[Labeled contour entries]
_____
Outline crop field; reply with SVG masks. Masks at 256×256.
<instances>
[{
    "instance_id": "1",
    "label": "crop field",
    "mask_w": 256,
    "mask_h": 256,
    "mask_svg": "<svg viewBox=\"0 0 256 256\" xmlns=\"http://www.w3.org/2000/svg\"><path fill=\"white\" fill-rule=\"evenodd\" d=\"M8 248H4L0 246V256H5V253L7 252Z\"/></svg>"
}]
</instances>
_____
Please revise the data above by changing "reply with" to "return" and keeping everything else the same.

### ANSWER
Outline crop field; return SVG masks. Masks at 256×256.
<instances>
[{
    "instance_id": "1",
    "label": "crop field",
    "mask_w": 256,
    "mask_h": 256,
    "mask_svg": "<svg viewBox=\"0 0 256 256\" xmlns=\"http://www.w3.org/2000/svg\"><path fill=\"white\" fill-rule=\"evenodd\" d=\"M8 248H4L0 246V256H5V253L7 252Z\"/></svg>"
}]
</instances>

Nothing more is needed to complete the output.